Credit: Crust Gourmet Pizza bar

Legal action has commenced against a Melbourne franchisee of Crust Gourmet Pizza Bar for allegedly short-changing seven workers a total of $35,725.

The claim was brought against the Cheltenham Crust outlet, owned by Desire Food Pty Ltd, and company director and part-owner Chern Ming 'Rick' Lee, after an employee contacted the Fair Work Ombudsman for help.

After an investigation, the inspectors allege that this employee was underpaid a total of $30,416 over a three year period running from October 2013 to May 2016 due failing to pay minimum ordinary hourly rates, casual loadings, annual leave entitlements, a special clothing allowance and penalty rates.

The investigation also revealed several other alleged breaches of workplace law involving six other employees, and involved underpayments ranging from $20 to $2,481 between May and August 2017. 

When asked to provide documentation, the Fair Work Ombudsman alleges that Desire Food and Lee provided inspectors with false and misleading records that showed employees had been paid higher rates than they actually had.

The workers had been employed as either delivery drivers or pizza makers, and three were living in Australia on student visas.

“The Fair Work Ombudsman has taken a fast food franchisee to court today because we have a strong focus on protecting the workplace rights of vulnerable workers in Australia," said Fair Work Ombudsman Sandra Parker.

“We are conscious that age, language and cultural barriers, a lack of awareness about workplace entitlements and a reluctance to complain can create difficulties for some workers.

“More broadly, it is a priority for the Fair Work Ombudsman to ensure that fast food, restaurant and cafe workers receive their correct wages and entitlements.
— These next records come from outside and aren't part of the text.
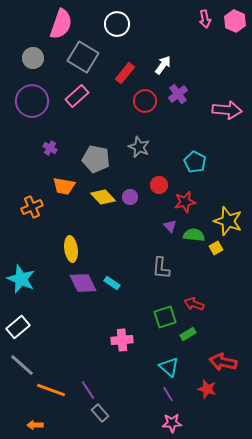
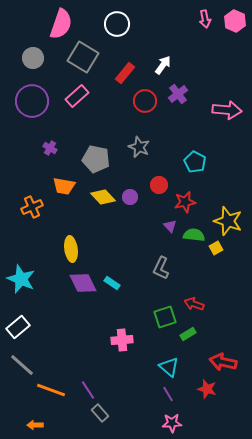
gray L-shape at (161, 268): rotated 20 degrees clockwise
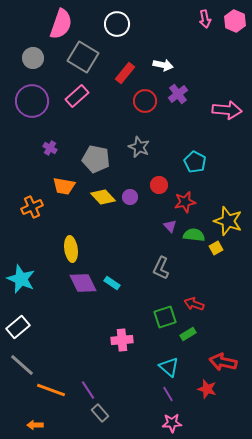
white arrow at (163, 65): rotated 66 degrees clockwise
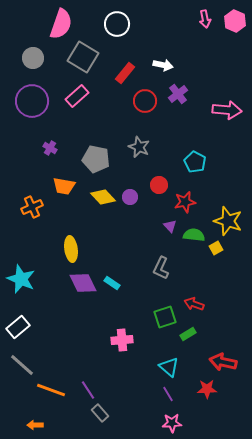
red star at (207, 389): rotated 18 degrees counterclockwise
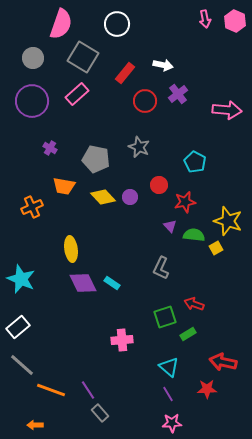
pink rectangle at (77, 96): moved 2 px up
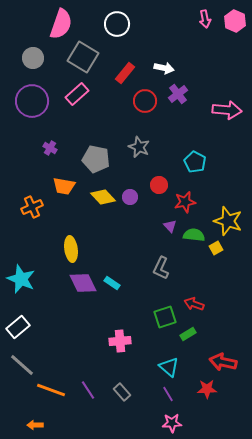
white arrow at (163, 65): moved 1 px right, 3 px down
pink cross at (122, 340): moved 2 px left, 1 px down
gray rectangle at (100, 413): moved 22 px right, 21 px up
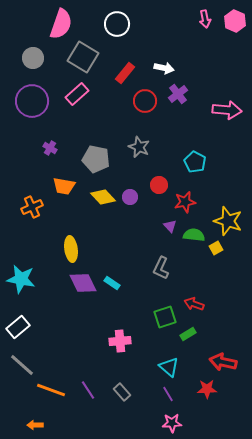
cyan star at (21, 279): rotated 12 degrees counterclockwise
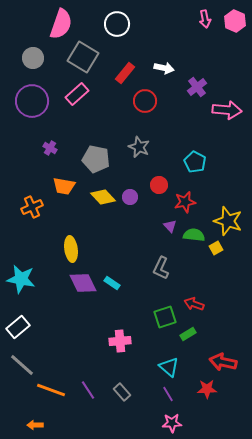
purple cross at (178, 94): moved 19 px right, 7 px up
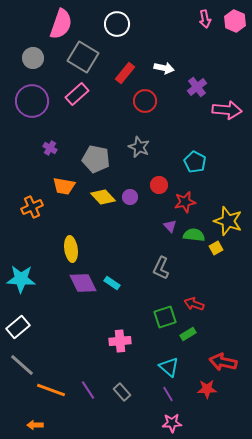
cyan star at (21, 279): rotated 8 degrees counterclockwise
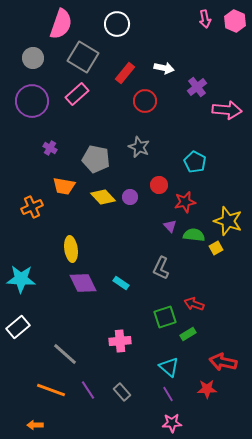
cyan rectangle at (112, 283): moved 9 px right
gray line at (22, 365): moved 43 px right, 11 px up
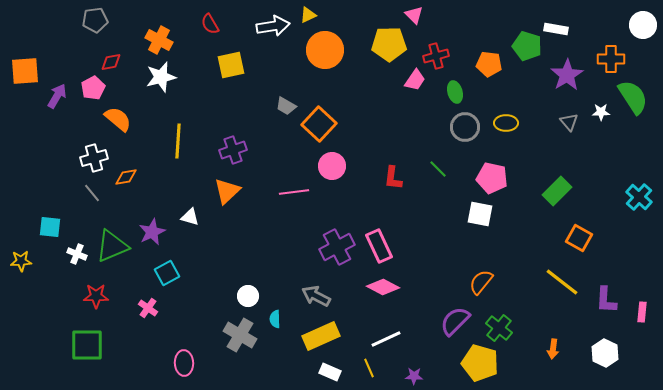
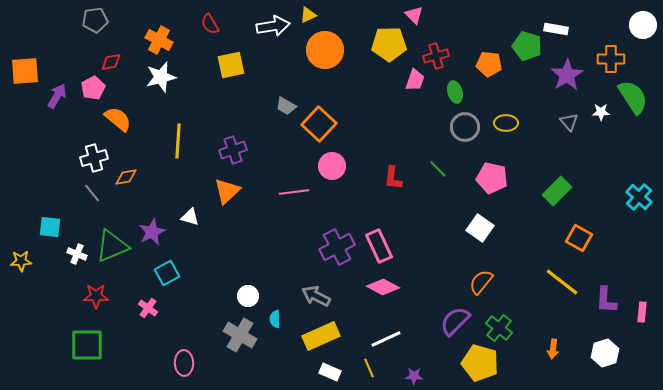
pink trapezoid at (415, 80): rotated 15 degrees counterclockwise
white square at (480, 214): moved 14 px down; rotated 24 degrees clockwise
white hexagon at (605, 353): rotated 16 degrees clockwise
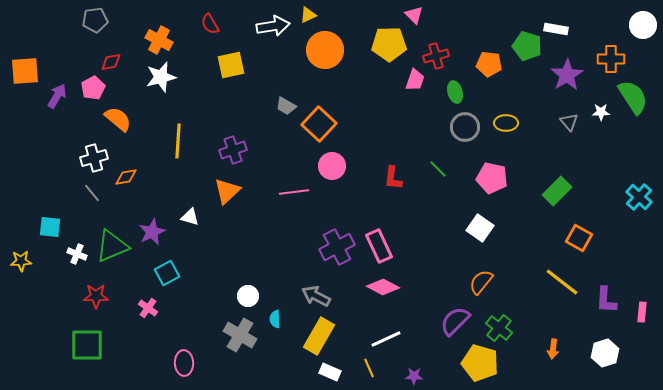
yellow rectangle at (321, 336): moved 2 px left; rotated 36 degrees counterclockwise
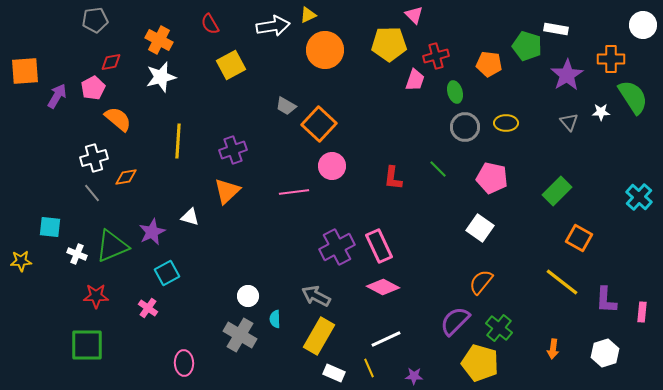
yellow square at (231, 65): rotated 16 degrees counterclockwise
white rectangle at (330, 372): moved 4 px right, 1 px down
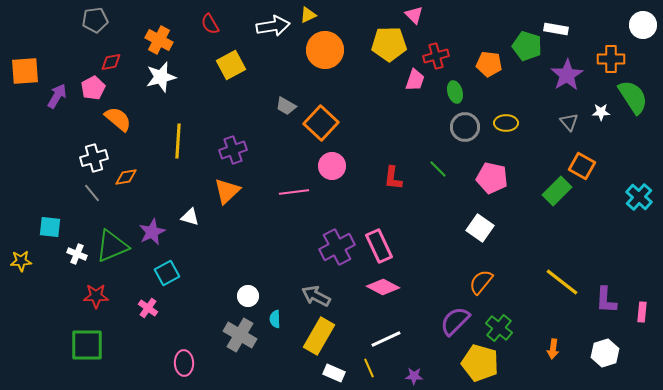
orange square at (319, 124): moved 2 px right, 1 px up
orange square at (579, 238): moved 3 px right, 72 px up
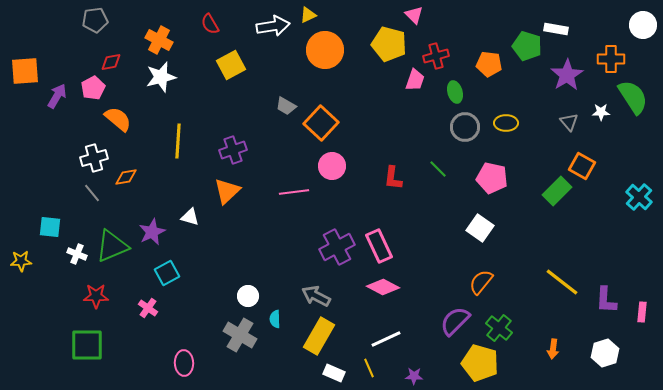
yellow pentagon at (389, 44): rotated 16 degrees clockwise
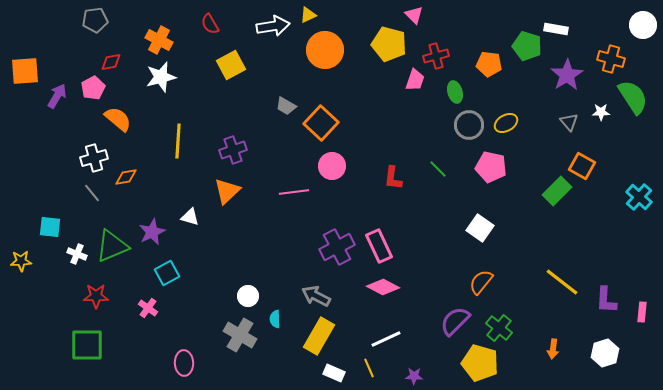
orange cross at (611, 59): rotated 16 degrees clockwise
yellow ellipse at (506, 123): rotated 30 degrees counterclockwise
gray circle at (465, 127): moved 4 px right, 2 px up
pink pentagon at (492, 178): moved 1 px left, 11 px up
“Improving workplace compliance across the sector will help to eliminate the unfair competitive advantage gained by employers who underpay staff.“

If found in breach of Australian workplace law, Desire Food faces penalties of up to $63,000 per contravention while Lee faces penalties of up to $12,600 per contravention.

The Fair Work Ombudsmam is also seeking court orders for Desire Food to commission and report on an audit of its compliance with workplace laws, and undertake workplace relations training for managers.